Chart understanding data:
- - -

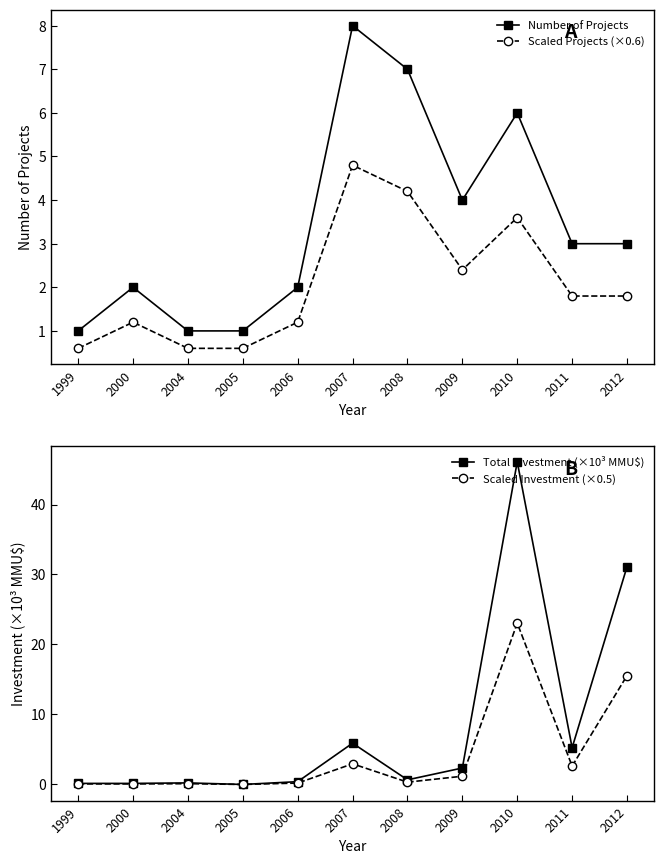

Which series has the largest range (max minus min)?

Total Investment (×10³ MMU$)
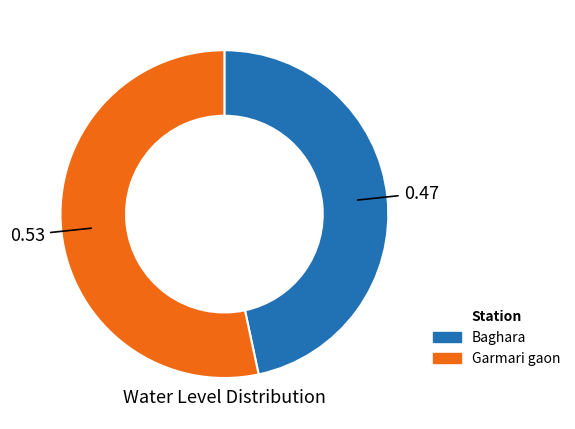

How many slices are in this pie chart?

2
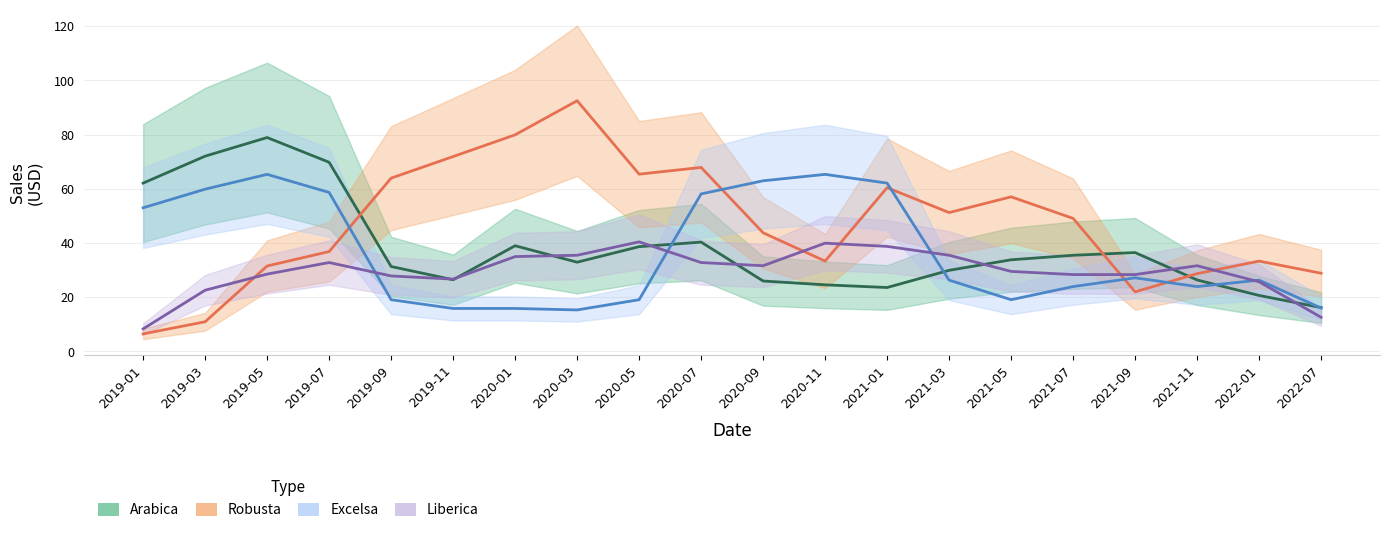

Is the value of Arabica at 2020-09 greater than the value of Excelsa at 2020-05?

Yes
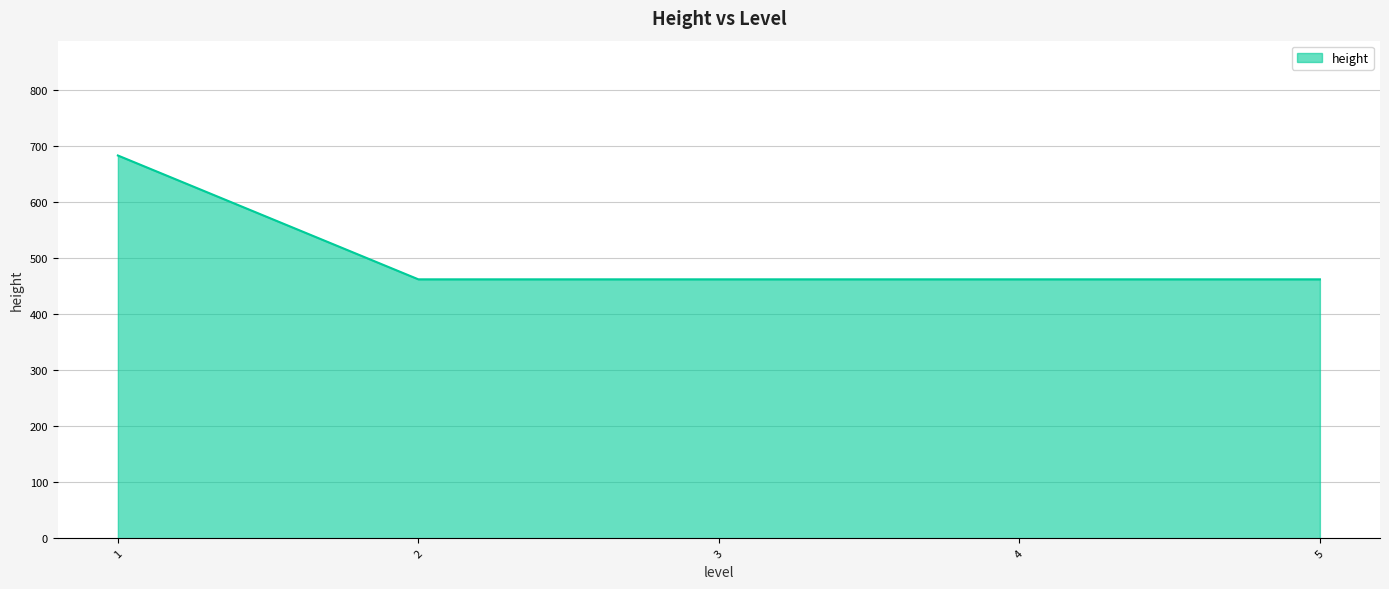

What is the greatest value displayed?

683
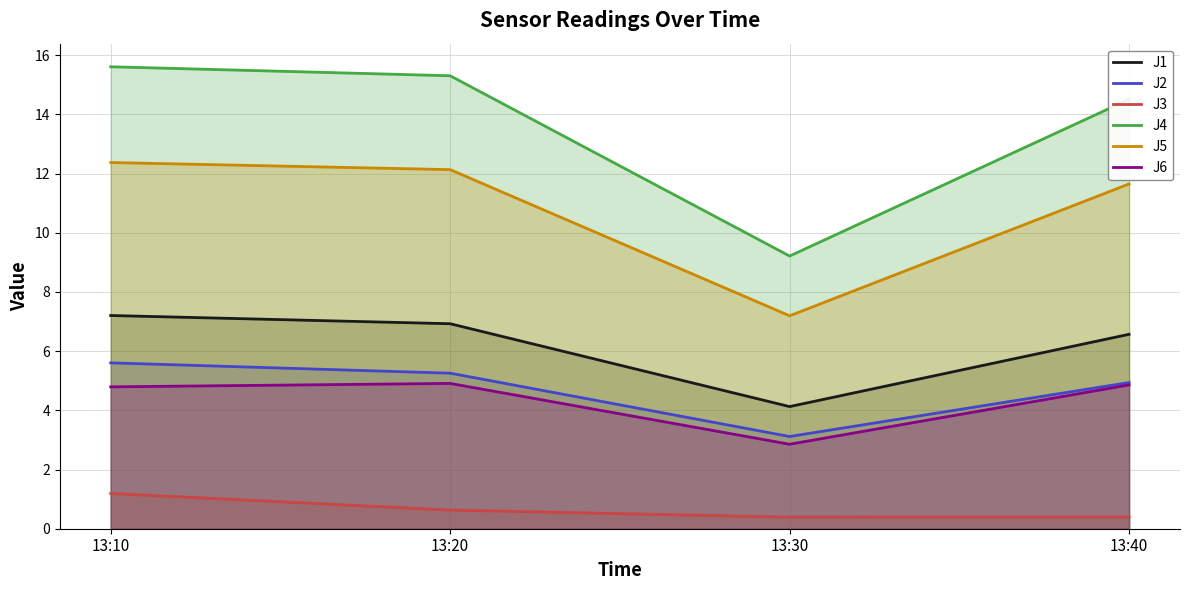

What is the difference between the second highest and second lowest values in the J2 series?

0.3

- - -

:: WHAT YOU NEED TO DO ::
Reproduce the lines of the data from the line containing "Is the value" through the end of the data, omitting the pictures.

:: ANSWER TO THIS EXERCISE ::
Is the value of Arabica at 2020-09 greater than the value of Excelsa at 2020-05?

Yes

What is the greatest value displayed?

683

What is the difference between the second highest and second lowest values in the J2 series?

0.3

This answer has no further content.